CFOs Weigh In on Benefits of Cloud Computing
by Terri Eyden on
By Christina Camara
A majority of top finance executives in US companies foresee Cloud computing lowering costs and helping their businesses succeed in the near future, according to a new survey - The Business Value of Cloud Reporting: A Survey of Senior Finance Executives.
The survey - sponsored by Google and conducted by CFO Research, the publisher of CFO magazine - is based on 310 electronic responses from senior finance executives working at large US-based companies.
Because CFOs are increasingly becoming key players in making IT decisions based on potential savings and the generation of new business, survey researchers wanted find out how CFOs are feeling about Cloud technology. Overall, survey results show that the majority of finance executives are impressed with Cloud computing and see it as part of their company's future:
- 76 percent said a "solid Cloud computing strategy" will be important for their company's success within the next twelve to eighteen months.
- 52 percent say their companies are in the process of considering or implementing a Cloud-based system.
- 40 percent of respondents said their companies consistently include Cloud-based options alongside on-premise options when evaluating new systems.
- 12 percent say they already prefer Cloud-based systems over traditional on-site servers.
As is to be expected, the cost-savings associated with Cloud technology is important to respondents:
- 71 percent said their largest Cloud computing project resulted in lower hardware costs.
- 66 percent said they saved money on system backup and data recovery.
- 66 percent noted a reduction in software costs.
- 59 percent saved money on labor costs associated with IT.
- 64 percent said complete implementation of Cloud technology would lower operational costs by up to 20 percent.
Matt Surka, research editor at CFO Research, said executives also envision Cloud computing helping IT departments focus on what is most important. "The Cloud certainly offers cost savings, but finance executives are most interested in using the Cloud to redirect IT resources to high-value activities - not strip resources out of IT."

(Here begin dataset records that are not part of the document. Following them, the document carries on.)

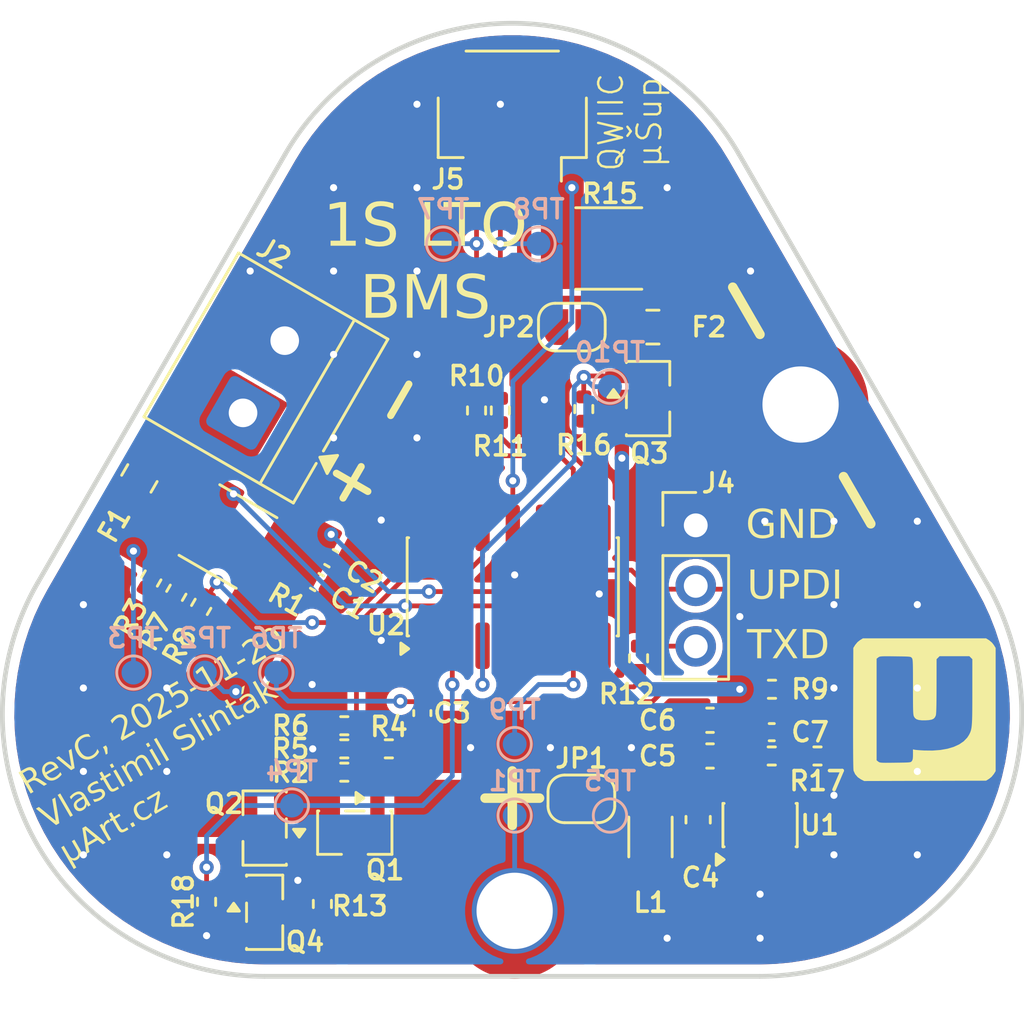
<source format=kicad_pcb>
(kicad_pcb
	(version 20241229)
	(generator "pcbnew")
	(generator_version "9.0")
	(general
		(thickness 1.09)
		(legacy_teardrops no)
	)
	(paper "A4")
	(title_block
		(title "LTO Battery Management System")
		(date "2025-11-20")
		(rev "C")
		(company "µArt.cz")
		(comment 1 "Vlastimil Slinták")
	)
	(layers
		(0 "F.Cu" signal)
		(2 "B.Cu" signal)
		(9 "F.Adhes" user "F.Adhesive")
		(11 "B.Adhes" user "B.Adhesive")
		(13 "F.Paste" user)
		(15 "B.Paste" user)
		(5 "F.SilkS" user "F.Silkscreen")
		(7 "B.SilkS" user "B.Silkscreen")
		(1 "F.Mask" user)
		(3 "B.Mask" user)
		(17 "Dwgs.User" user "User.Drawings")
		(19 "Cmts.User" user "User.Comments")
		(21 "Eco1.User" user "User.Eco1")
		(23 "Eco2.User" user "User.Eco2")
		(25 "Edge.Cuts" user)
		(27 "Margin" user)
		(31 "F.CrtYd" user "F.Courtyard")
		(29 "B.CrtYd" user "B.Courtyard")
		(35 "F.Fab" user)
		(33 "B.Fab" user)
		(39 "User.1" user)
		(41 "User.2" user)
		(43 "User.3" user)
		(45 "User.4" user)
		(47 "User.5" user)
		(49 "User.6" user)
		(51 "User.7" user)
		(53 "User.8" user)
		(55 "User.9" user)
	)
	(setup
		(stackup
			(layer "F.SilkS"
				(type "Top Silk Screen")
			)
			(layer "F.Paste"
				(type "Top Solder Paste")
			)
			(layer "F.Mask"
				(type "Top Solder Mask")
				(thickness 0.01)
			)
			(layer "F.Cu"
				(type "copper")
				(thickness 0.035)
			)
			(layer "dielectric 1"
				(type "core")
				(thickness 1)
				(material "FR4")
				(epsilon_r 4.5)
				(loss_tangent 0.02)
			)
			(layer "B.Cu"
				(type "copper")
				(thickness 0.035)
			)
			(layer "B.Mask"
				(type "Bottom Solder Mask")
				(thickness 0.01)
			)
			(layer "B.Paste"
				(type "Bottom Solder Paste")
			)
			(layer "B.SilkS"
				(type "Bottom Silk Screen")
			)
			(copper_finish "None")
			(dielectric_constraints no)
		)
		(pad_to_mask_clearance 0)
		(allow_soldermask_bridges_in_footprints no)
		(tenting front back)
		(aux_axis_origin 155.254862 123.000002)
		(grid_origin 155.254862 123.000002)
		(pcbplotparams
			(layerselection 0x00000000_00000000_55555555_5755f5ff)
			(plot_on_all_layers_selection 0x00000000_00000000_00000000_00000000)
			(disableapertmacros no)
			(usegerberextensions no)
			(usegerberattributes yes)
			(usegerberadvancedattributes yes)
			(creategerberjobfile yes)
			(dashed_line_dash_ratio 12.000000)
			(dashed_line_gap_ratio 3.000000)
			(svgprecision 4)
			(plotframeref no)
			(mode 1)
			(useauxorigin no)
			(hpglpennumber 1)
			(hpglpenspeed 20)
			(hpglpendiameter 15.000000)
			(pdf_front_fp_property_popups yes)
			(pdf_back_fp_property_popups yes)
			(pdf_metadata yes)
			(pdf_single_document no)
			(dxfpolygonmode yes)
			(dxfimperialunits yes)
			(dxfusepcbnewfont yes)
			(psnegative no)
			(psa4output no)
			(plot_black_and_white yes)
			(sketchpadsonfab no)
			(plotpadnumbers no)
			(hidednponfab no)
			(sketchdnponfab yes)
			(crossoutdnponfab yes)
			(subtractmaskfromsilk no)
			(outputformat 1)
			(mirror no)
			(drillshape 1)
			(scaleselection 1)
			(outputdirectory "")
		)
	)
	(net 0 "")
	(net 1 "GND")
	(net 2 "ADC_LP")
	(net 3 "Net-(U1-V_{FB})")
	(net 4 "VCC")
	(net 5 "+BATT")
	(net 6 "SCL")
	(net 7 "SDA")
	(net 8 "Net-(Q1-S)")
	(net 9 "CUTOFF")
	(net 10 "ADC_LN")
	(net 11 "ADC_BATT")
	(net 12 "Net-(U1-SW)")
	(net 13 "UPDI")
	(net 14 "ADC_SP")
	(net 15 "Net-(JP2-A)")
	(net 16 "3V3CUTOFF")
	(net 17 "TXD")
	(net 18 "Net-(J2-Pin_1)")
	(net 19 "Net-(U2-PB2)")
	(net 20 "ADC_LOAD")
	(net 21 "Net-(Q3-D)")
	(net 22 "Net-(JP1-A)")
	(net 23 "Net-(Q1-G)")
	(net 24 "Net-(J5-Pin_4)")
	(net 25 "Net-(J5-Pin_3)")
	(net 26 "Net-(J5-Pin_2)")
	(net 27 "Net-(Q4-D)")
	(net 28 "Net-(U2-PB3)")
	(footprint "Package_TO_SOT_SMD:SOT-23-3" (layer "F.Cu") (at 144.762362 119.525002 180))
	(footprint "Fuse:Fuse_0805_2012Metric" (layer "F.Cu") (at 139.504862 104.850002 60))
	(footprint "Capacitor_SMD:C_0402_1005Metric" (layer "F.Cu") (at 166.044862 115.500002 180))
	(footprint "Fuse:Fuse_0805_2012Metric" (layer "F.Cu") (at 161.054862 98.500002 180))
	(footprint "Resistor_SMD:R_0402_1005Metric" (layer "F.Cu") (at 140.004862 109.050002 -120))
	(footprint "Resistor_SMD:R_0402_1005Metric" (layer "F.Cu") (at 142.324862 122.620002 -90))
	(footprint "Resistor_SMD:R_0402_1005Metric" (layer "F.Cu") (at 158.154862 101.940002 90))
	(footprint "Resistor_SMD:R_0402_1005Metric" (layer "F.Cu") (at 148.104862 116.200002 180))
	(footprint "Resistor_SMD:R_1812_4532Metric" (layer "F.Cu") (at 159.204862 95.200002 180))
	(footprint "Resistor_SMD:R_0402_1005Metric" (layer "F.Cu") (at 166.054862 113.700002))
	(footprint "Resistor_SMD:R_0402_1005Metric" (layer "F.Cu") (at 166.044862 116.500002 180))
	(footprint "Resistor_SMD:R_0402_1005Metric" (layer "F.Cu") (at 148.104862 117.180002))
	(footprint "Inductor_SMD:L_1206_3216Metric" (layer "F.Cu") (at 160.954862 119.900002 -90))
	(footprint "Resistor_SMD:R_0402_1005Metric" (layer "F.Cu") (at 142.099862 110.241675 -120))
	(footprint "MountingHole:MountingHole_3.2mm_M3_ISO7380_Pad_TopOnly" (layer "F.Cu") (at 167.254862 101.750002 30))
	(footprint "Resistor_SMD:R_0402_1005Metric" (layer "F.Cu") (at 141.054862 109.650002 -120))
	(footprint "Capacitor_SMD:C_0402_1005Metric" (layer "F.Cu") (at 147.554862 108.200002 -30))
	(footprint "Resistor_SMD:R_0402_1005Metric" (layer "F.Cu") (at 153.654862 102.000002 -90))
	(footprint "Capacitor_SMD:C_0603_1608Metric" (layer "F.Cu") (at 162.954862 119.175002 -90))
	(footprint "Package_SO:SOIC-14_3.9x8.7mm_P1.27mm" (layer "F.Cu") (at 155.177362 109.400002 90))
	(footprint "Package_TO_SOT_SMD:SOT-23" (layer "F.Cu") (at 144.762362 123.060002))
	(footprint "Jumper:SolderJumper-2_P1.3mm_Bridged_RoundedPad1.0x1.5mm" (layer "F.Cu") (at 158.054862 118.300002 180))
	(footprint "Capacitor_SMD:C_0603_1608Metric" (layer "F.Cu") (at 163.454862 116.500002 180))
	(footprint "Resistor_SMD:R_0402_1005Metric" (layer "F.Cu") (at 148.104862 115.230002 180))
	(footprint "Resistor_SMD:R_0402_1005Metric" (layer "F.Cu") (at 154.654862 102.000002 -90))
	(footprint "Resistor_SMD:R_0402_1005Metric" (layer "F.Cu") (at 147.184862 122.710002 90))
	(footprint "Capacitor_SMD:C_0603_1608Metric" (layer "F.Cu") (at 163.454862 115.000002 180))
	(footprint "Resistor_SMD:R_1812_4532Metric" (layer "F.Cu") (at 143.223612 107.288103 150))
	(footprint "Resistor_SMD:R_0402_1005Metric" (layer "F.Cu") (at 149.974862 116.200002 180))
	(footprint "Jumper:SolderJumper-2_P1.3mm_Open_RoundedPad1.0x1.5mm" (layer "F.Cu") (at 157.654862 98.500002 180))
	(footprint "Capacitor_SMD:C_0402_1005Metric" (layer "F.Cu") (at 151.379862 114.700002 -90))
	(footprint "TerminalBlock_4Ucon:TerminalBlock_4Ucon_1x02_P3.50mm_Horizontal" (layer "F.Cu") (at 143.854862 102.100002 60))
	(footprint "LOGO" (layer "F.Cu") (at 172.454862 114.550002))
	(footprint "Capacitor_SMD:C_0402_1005Metric" (layer "F.Cu") (at 146.954862 109.200002 -30))
	(footprint "Resistor_SMD:R_0402_1005Metric" (layer "F.Cu") (at 160.454862 112.400002 -90))
	(footprint "Package_TO_SOT_SMD:SOT-23-6" (layer "F.Cu") (at 165.554862 119.400002 90))
	(footprint "Connector_PinHeader_2.54mm:PinHeader_1x03_P2.54mm_Vertical" (layer "F.Cu") (at 162.854862 106.820002))
	(footprint "Package_TO_SOT_SMD:SOT-23-3" (layer "F.Cu") (at 148.544862 119.717502 -90))
	(footprint "MountingHole:MountingHole_3.2mm_M3_ISO7380_Pad_TopOnly" (layer "F.Cu") (at 155.254862 123.000002))
	(footprint "Connector_JST:JST_SH_SM04B-SRSS-TB_1x04-1MP_P1.00mm_Horizontal" (layer "F.Cu") (at 155.154862 89.600002 180))
	(footprint "Package_TO_SOT_SMD:SOT-23-3"
		(layer "F.Cu")
		(uuid "f3ebcf87-dbb7-41ec-aa2f-8999cf985b47")
		(at 160.854862 101.500002)
		(descr "SOT, 3 Pin (JEDEC MO-178 inferred 3-pin variant https://www.jedec.org/document_search?search_api_views_fulltext=MO-178), generated with kicad-footprint-generator ipc_gullwing_generator.py")
		(tags "SOT TO_SOT_SMD")
		(property "Reference" "Q3"
			(at 0.05 2.3 0)
			(layer "F.SilkS")
			(uuid "a5a39b25-c0bf-4ad8-bcf3-3863861bc387")
			(effects
				(font
					(size 0.8 0.8)
					(thickness 0.15)
				)
			)
		)
		(property "Value" "EV3415/SI23333"
			(at 0 2.4 0)
			(layer "F.Fab")
			(uuid "d5db9433-98d1-44ad-8807-14cb5923e8fe")
			(effects
				(font
					(size 1 1)
					(thickness 0.15)
				)
			)
		)
		(property "Datasheet" "http://www.aosmd.com/pdfs/datasheet/AO3401A.pdf"
			(at 0 0 0)
			(layer "F.Fab")
			(hide yes)
			(uuid "e5083849-35a9-4755-9c14-23e97298db4b")
			(effects
				(font
					(size 1.27 1.27)
					(thickness 0.15)
				)
			)
		)
		(property "Description" "-4.0A Id, -30V Vds, P-Channel MOSFET, SOT-23"
			(at 0 0 0)
			(layer "F.Fab")
			(hide yes)
			(uuid "2eb6ecc0-4ffb-47f3-91d5-410ded47d415")
			(effects
				(font
					(size 1.27 1.27)
					(thickness 0.15)
				)
			)
		)
		(property "LCSC" "C344008"
			(at 0 0 0)
			(unlocked yes)
			(layer "F.Fab")
			(hide yes)
			(uuid "729f8346-827a-4622-bd4f-744d512cecc8")
			(effects
				(font
					(size 1 1)
					(thickness 0.15)
				)
			)
		)
		(property ki_fp_filters "SOT?23*")
		(path "/b833105b-16ae-4799-ac96-b1b83de509ec")
		(sheetname "/")
		(sheetfile "lto-bms-revC.kicad_sch")
		(attr smd)
		(fp_line
			(start -0.91 -1.56)
			(end 0.91 -1.56)
			(stroke
				(width 0.12)
				(type solid)
			)
			(layer "F.SilkS")
			(uuid "5ff4db5a-282d-446f-bb97-1c18888008f7")
		)
		(fp_line
			(start -0.91 -1.51)
			(end -0.91 -1.56)
			(stroke
				(width 0.12)
				(type solid)
			)
			(layer "F.SilkS")
			(uuid "f95e4ff8-b6ec-48c9-ad47-fae2f5682461")
		)
		(fp_line
			(start -0.91 0.39)
			(end -0.91 -0.39)
			(stroke
				(width 0.12)
				(type solid)
			)
			(layer "F.SilkS")
			(uuid "0dc498a4-a8ec-40eb-b75a-4dcd65ce5d7c")
		)
		(fp_line
			(start -0.91 1.56)
			(end -0.91 1.51)
			(stroke
				(width 0.12)
				(type solid)
			)
			(layer "F.SilkS")
			(uuid "514472d5-ca9c-4a8f-bf95-a2ac320d69bf")
		)
		(fp_line
			(start 0.91 -1.56)
			(end 0.91 -0.56)
			(stroke
				(width 0.12)
				(type solid)
			)
			(layer "F.SilkS")
			(uuid "ac3f791d-0234-4094-b860-1fcb8ca84b98")
		)
		(fp_line
			(start 0.91 0.56)
			(end 0.91 1.56)
			(stroke
				(width 0.12)
				(type solid)
			)
			(layer "F.SilkS")
			(uuid "893ee1da-cd3b-4798-9550-1c2a39bdd248")
		)
		(fp_line
			(start 0.91 1.56)
			(end -0.91 1.56)
			(stroke
				(width 0.12)
				(type solid)
			)
			(layer "F.SilkS")
			(uuid "4576973c-b4c8-4db3-b7d0-ee497dd8a3ad")
		)
		(fp_poly
			(pts
				(xy -1.45 -0.38) (xy -1.21 -0.05) (xy -1.69 -0.05)
			)
			(stroke
				(width 0.12)
				(type solid)
			)
			(fill yes)
			(layer "F.SilkS")
			(uuid "809ffbb2-8129-4a85-85ca-9400306099fc")
		)
		(fp_line
			(start -2.05 -1.5)
			(end -1.05 -1.5)
			(stroke
				(width 0.05)
				(type solid)
			)
			(layer "F.CrtYd")
			(uuid "024b57cd-c0b6-4003-b817-5020196bec89")
		)
		(fp_line
			(start -2.05 1.5)
			(end -2.05 -1.5)
			(stroke
				(width 0.05)
				(type solid)
			)
			(layer "F.CrtYd")
			(uuid "d12422d3-f9ac-4c9b-bd37-5d19b1d07e6a")
		)
		(fp_line
			(start -1.05 -1.7)
			(end 1.05 -1.7)
			(stroke
				(width 0.05)
				(type solid)
			)
			(layer "F.CrtYd")
			(uuid "bd0
... [262302 chars truncated]
</source>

IT-related findings include:
- 68 percent said Cloud-based systems would "meaningfully improve" IT's ability to focus on high-value activities, such as setting corporate strategies.
- 30 percent of respondents at companies with Cloud-based systems in place say the Cloud exceeded their expectations for improving employee mobility, and 35 percent say it improved productivity.
- 52 percent are including Cloud-based systems in their IT purchasing decisions.
- 68 percent of respondents cited security as an obstacle in implementing Cloud technology.
Florence de Borja, on CloudTweaks.com, said that "IT decision makers should get hands-on experience with Cloud computing to be successful." Staff training is also vital to successful implementation. Another important piece of advice from de Borjas is to "assign a group to study various public Cloud platforms to learn the Cloud's capabilities."
"Adoption of Cloud-based systems should, of course, be preceded by careful planning and due diligence, as with any IT or outsourcing project," according to the CFO Research report. "Our research indicates, however, that, if properly implemented, Cloud computing has a solid base of benefits to offer to most companies."